D’autres facettes de cette lutte,
Ce qui se joue dans les rues iraniennes en ce moment, est aussi et peut-être surtout, le reflet de luttes de pouvoir à l’intérieur même du cercle le plus élevé de l’État islamique. La contestation y est présente depuis un moment, probablement depuis la première élection de M. Amahdinejad. Le consensus politico-religieux n’est plus aussi solide que dans le passé et dans toutes les instances il existe une contestation plus ou moins organisée, plus ou moins forte pour que des changements politiques soient introduits. Même dans la direction du corps des Gardiens de la Révolution, le plus dur des organes de gouvernement, une certaine opposition se serait constituée. En plus, de vielles divergences à l’intérieur du groupe des mollahs sont plus visibles en cette période et ne sont pas insignifiantes.

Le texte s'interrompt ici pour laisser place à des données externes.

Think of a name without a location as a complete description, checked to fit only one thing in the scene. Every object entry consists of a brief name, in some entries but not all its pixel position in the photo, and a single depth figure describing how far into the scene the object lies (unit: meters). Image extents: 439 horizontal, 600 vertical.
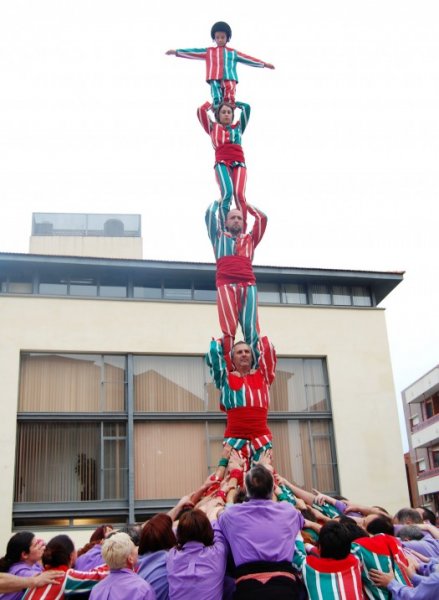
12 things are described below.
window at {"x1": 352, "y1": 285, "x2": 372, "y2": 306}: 21.11
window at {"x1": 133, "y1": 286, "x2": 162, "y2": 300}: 19.42
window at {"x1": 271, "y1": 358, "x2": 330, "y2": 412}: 19.16
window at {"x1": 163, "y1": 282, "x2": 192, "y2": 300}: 19.66
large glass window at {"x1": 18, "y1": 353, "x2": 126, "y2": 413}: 17.81
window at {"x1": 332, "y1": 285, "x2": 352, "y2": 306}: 20.89
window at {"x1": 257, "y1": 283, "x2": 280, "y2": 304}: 20.31
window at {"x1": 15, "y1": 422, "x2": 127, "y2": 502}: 17.14
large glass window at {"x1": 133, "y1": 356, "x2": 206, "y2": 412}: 18.33
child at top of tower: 11.26
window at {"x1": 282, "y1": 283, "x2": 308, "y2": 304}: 20.48
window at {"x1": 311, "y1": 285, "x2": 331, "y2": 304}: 20.69
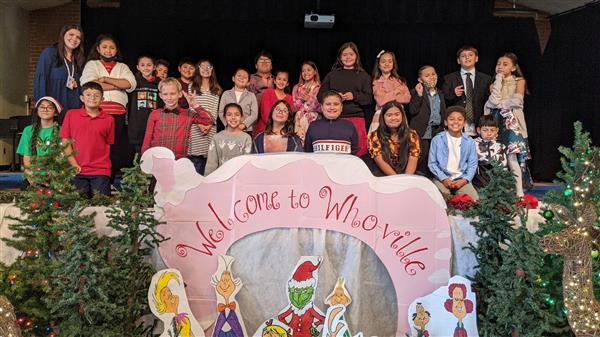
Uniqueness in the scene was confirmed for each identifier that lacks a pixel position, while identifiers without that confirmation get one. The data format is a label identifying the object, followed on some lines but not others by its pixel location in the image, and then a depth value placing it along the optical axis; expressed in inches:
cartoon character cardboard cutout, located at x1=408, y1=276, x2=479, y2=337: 130.4
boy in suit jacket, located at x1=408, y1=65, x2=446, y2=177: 250.5
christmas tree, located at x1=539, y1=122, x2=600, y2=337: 129.6
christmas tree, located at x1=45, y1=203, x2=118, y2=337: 122.2
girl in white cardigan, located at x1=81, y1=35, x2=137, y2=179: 220.7
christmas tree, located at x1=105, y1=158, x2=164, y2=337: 130.8
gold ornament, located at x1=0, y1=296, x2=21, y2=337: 111.5
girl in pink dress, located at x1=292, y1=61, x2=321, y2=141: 253.1
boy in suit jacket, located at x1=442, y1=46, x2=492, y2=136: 257.3
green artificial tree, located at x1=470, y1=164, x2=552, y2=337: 124.1
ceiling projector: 373.4
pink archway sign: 140.9
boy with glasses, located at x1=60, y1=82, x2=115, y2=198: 185.5
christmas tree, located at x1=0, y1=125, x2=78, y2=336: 128.3
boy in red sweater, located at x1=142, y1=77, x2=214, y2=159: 198.5
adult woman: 222.4
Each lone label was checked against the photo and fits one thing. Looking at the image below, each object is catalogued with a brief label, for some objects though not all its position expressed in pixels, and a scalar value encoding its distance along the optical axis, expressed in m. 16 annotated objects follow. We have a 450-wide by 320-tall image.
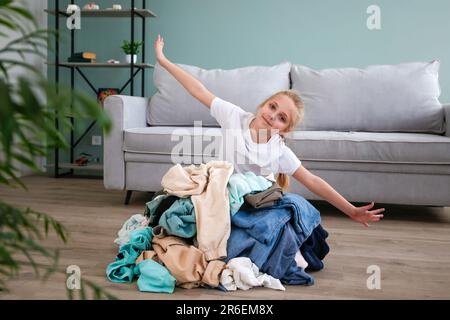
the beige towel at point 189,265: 1.31
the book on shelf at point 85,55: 3.55
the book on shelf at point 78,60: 3.56
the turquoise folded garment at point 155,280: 1.28
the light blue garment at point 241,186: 1.40
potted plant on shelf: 3.49
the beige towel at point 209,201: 1.36
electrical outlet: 3.82
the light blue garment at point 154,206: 1.52
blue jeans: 1.38
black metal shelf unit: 3.43
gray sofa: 2.28
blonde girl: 1.65
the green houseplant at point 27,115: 0.28
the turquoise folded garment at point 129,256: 1.36
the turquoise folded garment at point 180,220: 1.38
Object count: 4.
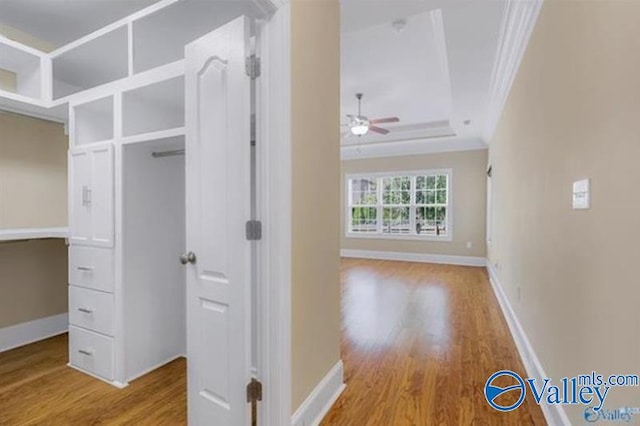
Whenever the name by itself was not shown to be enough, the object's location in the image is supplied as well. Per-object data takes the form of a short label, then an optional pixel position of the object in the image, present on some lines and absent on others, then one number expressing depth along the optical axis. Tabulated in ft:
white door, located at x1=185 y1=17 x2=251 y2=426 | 4.71
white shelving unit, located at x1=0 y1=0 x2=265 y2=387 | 7.13
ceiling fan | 13.79
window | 23.17
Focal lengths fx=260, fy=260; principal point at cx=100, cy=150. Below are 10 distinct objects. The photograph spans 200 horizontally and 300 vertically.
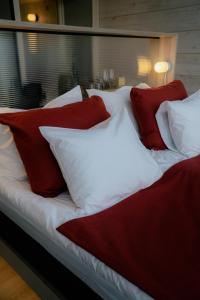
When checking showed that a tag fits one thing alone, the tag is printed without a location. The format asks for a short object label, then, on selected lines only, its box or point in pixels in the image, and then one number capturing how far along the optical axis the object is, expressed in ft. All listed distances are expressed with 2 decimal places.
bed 2.96
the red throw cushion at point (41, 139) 4.08
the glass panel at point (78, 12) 13.32
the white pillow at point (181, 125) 5.49
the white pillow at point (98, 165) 3.76
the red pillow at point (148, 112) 5.81
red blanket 2.48
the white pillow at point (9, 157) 4.58
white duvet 2.71
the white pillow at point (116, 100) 5.98
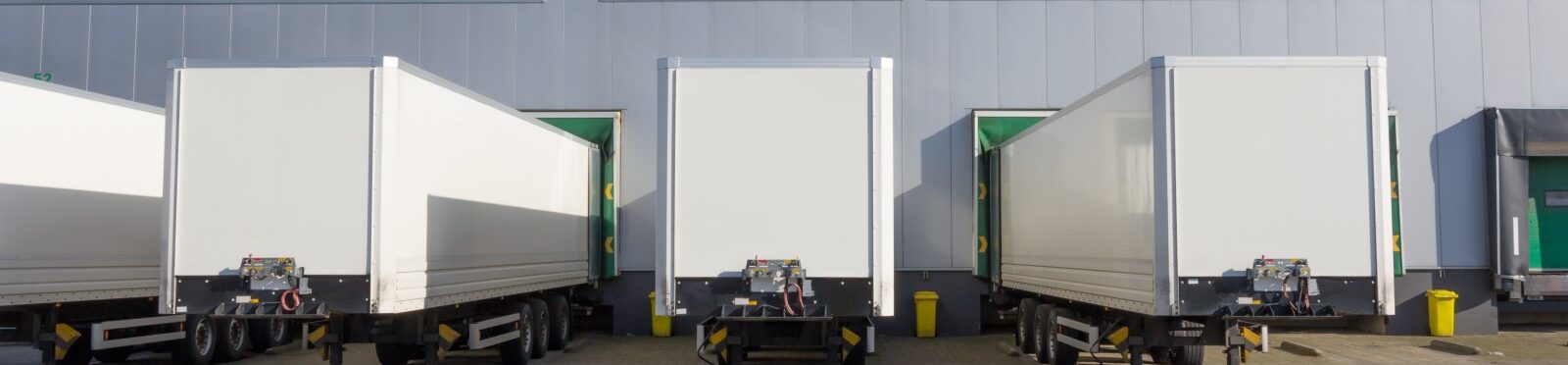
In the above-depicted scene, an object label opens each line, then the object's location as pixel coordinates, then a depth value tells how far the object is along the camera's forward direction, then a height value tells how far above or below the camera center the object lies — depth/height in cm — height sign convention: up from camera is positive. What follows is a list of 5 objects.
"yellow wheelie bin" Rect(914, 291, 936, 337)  1552 -110
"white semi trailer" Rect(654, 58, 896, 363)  901 +37
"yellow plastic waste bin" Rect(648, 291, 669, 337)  1569 -127
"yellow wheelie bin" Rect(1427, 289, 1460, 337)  1553 -107
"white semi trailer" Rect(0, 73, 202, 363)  1002 +14
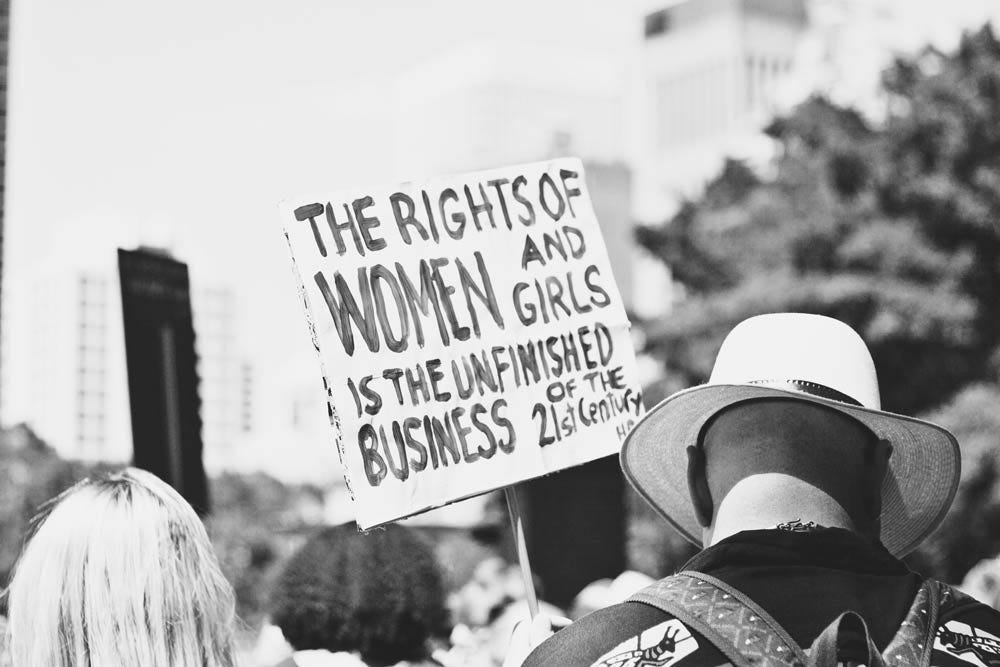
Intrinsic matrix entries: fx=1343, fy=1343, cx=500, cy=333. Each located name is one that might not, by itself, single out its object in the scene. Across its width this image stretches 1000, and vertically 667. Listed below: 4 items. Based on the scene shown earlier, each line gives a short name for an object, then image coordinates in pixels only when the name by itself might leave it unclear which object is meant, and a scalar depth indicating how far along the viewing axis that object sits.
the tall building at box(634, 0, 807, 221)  133.38
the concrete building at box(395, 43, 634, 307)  183.50
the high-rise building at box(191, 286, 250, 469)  131.12
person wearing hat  2.03
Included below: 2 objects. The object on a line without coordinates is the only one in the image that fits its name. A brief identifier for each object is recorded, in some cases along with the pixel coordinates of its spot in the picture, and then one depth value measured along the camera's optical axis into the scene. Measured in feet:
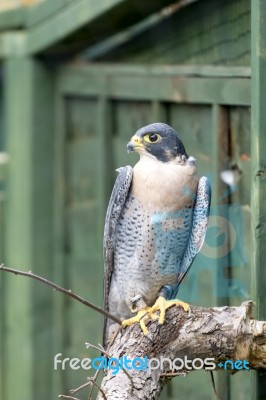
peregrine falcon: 15.39
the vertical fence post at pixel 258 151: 15.65
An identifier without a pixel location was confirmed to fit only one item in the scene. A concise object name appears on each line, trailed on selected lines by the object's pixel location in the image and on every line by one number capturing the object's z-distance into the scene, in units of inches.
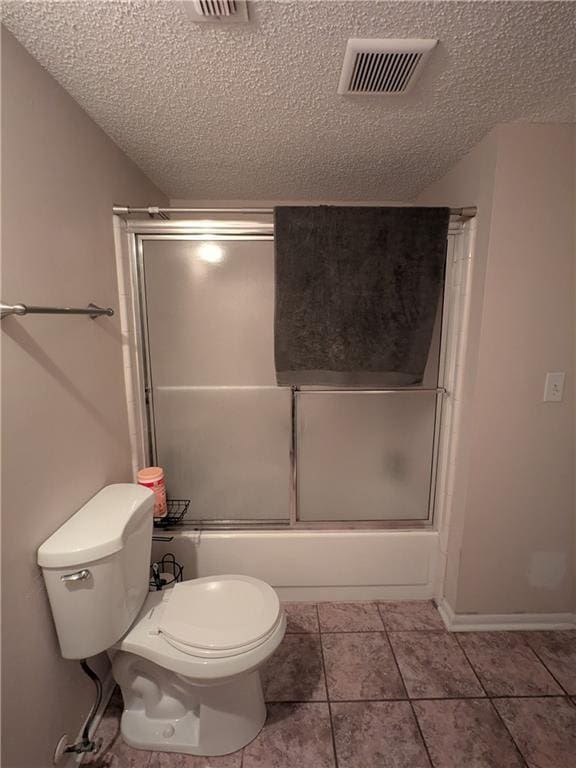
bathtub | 66.6
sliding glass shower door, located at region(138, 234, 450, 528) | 61.3
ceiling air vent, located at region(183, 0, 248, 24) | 29.9
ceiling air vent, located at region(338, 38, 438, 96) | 34.5
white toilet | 39.0
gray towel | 54.8
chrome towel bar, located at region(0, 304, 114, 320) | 32.0
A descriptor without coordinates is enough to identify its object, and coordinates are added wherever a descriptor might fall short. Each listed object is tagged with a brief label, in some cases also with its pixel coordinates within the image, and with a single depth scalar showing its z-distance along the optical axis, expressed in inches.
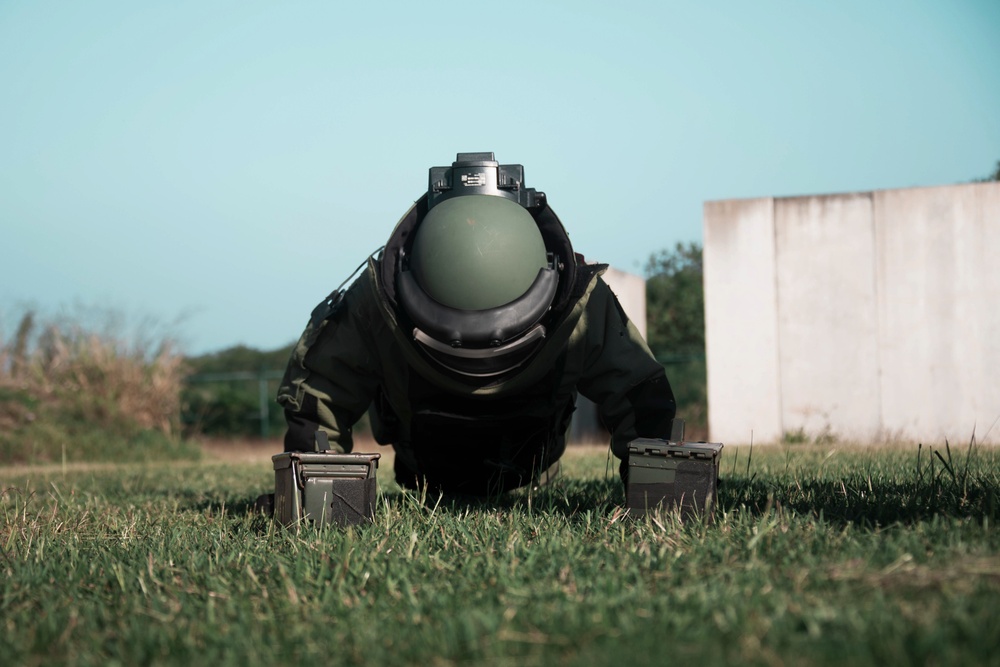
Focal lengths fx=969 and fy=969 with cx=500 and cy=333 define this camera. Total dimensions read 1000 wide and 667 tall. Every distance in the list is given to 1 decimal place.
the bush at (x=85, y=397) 510.9
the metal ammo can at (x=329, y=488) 149.3
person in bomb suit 147.9
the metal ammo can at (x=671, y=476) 137.9
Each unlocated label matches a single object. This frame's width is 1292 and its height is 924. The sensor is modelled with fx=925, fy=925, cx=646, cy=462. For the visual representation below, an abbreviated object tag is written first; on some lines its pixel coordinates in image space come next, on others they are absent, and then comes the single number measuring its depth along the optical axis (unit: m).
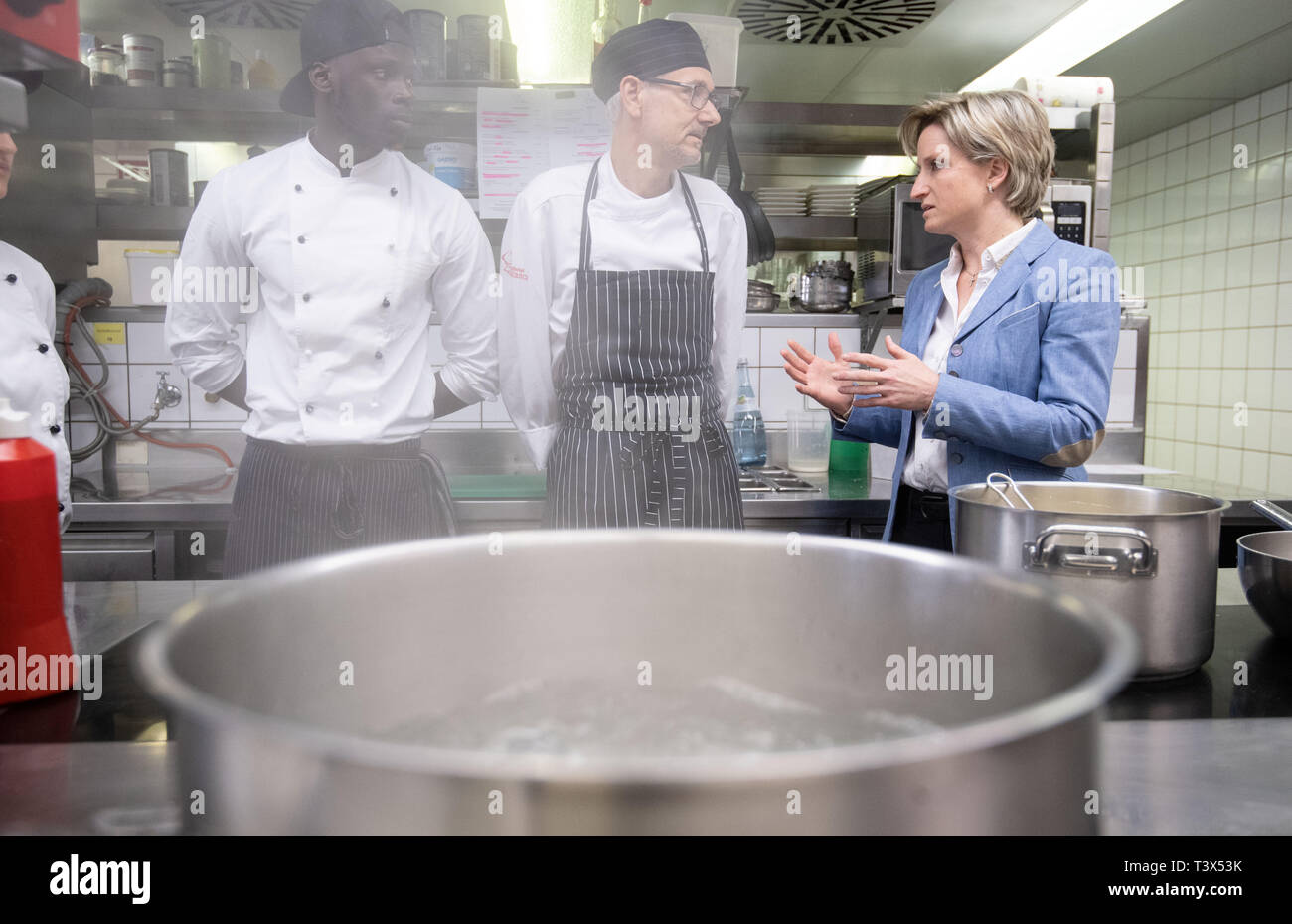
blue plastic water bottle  2.27
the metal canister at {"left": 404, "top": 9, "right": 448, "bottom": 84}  1.86
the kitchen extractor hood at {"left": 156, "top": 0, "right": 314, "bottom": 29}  1.74
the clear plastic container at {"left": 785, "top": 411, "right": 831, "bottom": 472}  2.28
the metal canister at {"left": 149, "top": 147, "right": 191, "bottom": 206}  1.91
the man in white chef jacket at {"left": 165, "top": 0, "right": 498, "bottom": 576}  1.42
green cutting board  1.92
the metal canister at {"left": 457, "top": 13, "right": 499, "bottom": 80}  1.88
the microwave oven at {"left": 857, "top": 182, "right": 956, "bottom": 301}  2.10
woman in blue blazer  1.11
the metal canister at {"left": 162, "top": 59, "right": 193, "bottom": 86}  1.83
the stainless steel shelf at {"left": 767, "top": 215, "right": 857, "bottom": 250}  2.20
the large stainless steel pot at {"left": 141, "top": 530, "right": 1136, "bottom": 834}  0.25
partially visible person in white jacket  1.36
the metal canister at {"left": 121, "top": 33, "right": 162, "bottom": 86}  1.81
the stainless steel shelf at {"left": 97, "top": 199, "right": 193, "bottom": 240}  1.91
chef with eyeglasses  1.49
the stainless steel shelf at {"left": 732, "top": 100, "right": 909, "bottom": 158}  2.16
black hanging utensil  1.88
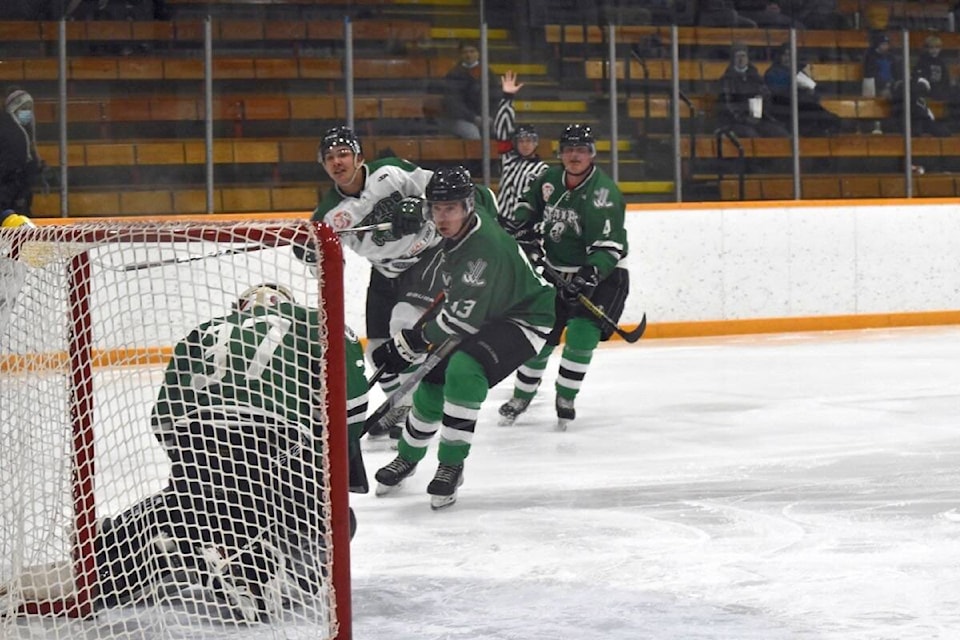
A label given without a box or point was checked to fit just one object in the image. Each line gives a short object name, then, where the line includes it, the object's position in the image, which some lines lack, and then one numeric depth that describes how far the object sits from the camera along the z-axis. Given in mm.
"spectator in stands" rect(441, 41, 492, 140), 14070
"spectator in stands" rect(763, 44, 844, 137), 15282
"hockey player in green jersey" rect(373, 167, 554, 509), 6844
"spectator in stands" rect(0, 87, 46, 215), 12200
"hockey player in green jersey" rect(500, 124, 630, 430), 9290
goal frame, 4189
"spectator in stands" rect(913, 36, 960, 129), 15977
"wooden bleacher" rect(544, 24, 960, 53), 14728
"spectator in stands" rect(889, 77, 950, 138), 15843
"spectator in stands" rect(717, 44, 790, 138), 15199
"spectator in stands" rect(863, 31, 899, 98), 15902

C’est donc toute la société iranienne qui est traversée par un courant de déstabilisation des certitudes sinon des structures politiques depuis les plus hauts échelons du pouvoir jusqu’au plus simple citoyen. Personne n’avait prévu une telle situation pas même les quatre candidats au poste de président. [14] La réponse du pouvoir donne en ce moment dans la répression à outrance. Le mouvement protestataire semble vouloir poursuivre ses actions, notons-le, pacifiques. Si nous ne nous trompons pas sur les fragilités déjà présentes ou introduites par le courant politique actuel, à l’intérieur même des institutions islamiques iraniennes, il se peut que la ligne dure du gouvernement ne puisse se poursuivre très longtemps. Mais l’histoire iranienne nous enseigne que rien n’est acquis à ce chapitre. La plus récente répression majeure d’un mouvement social a eu lieu contre les étudiants il y a une quinzaine d’années. Les armes habituelles de ce pouvoir en sont venues à bout.
N.B. pour ceux et celles que la question de l’utilisation des moyens électroniques de communication chez les protestataires, intéresse, voir, Henry Giroux, The Iranian Uprising and the Challenge of the New Media, sur counterpunch.com, 19 juin 2009.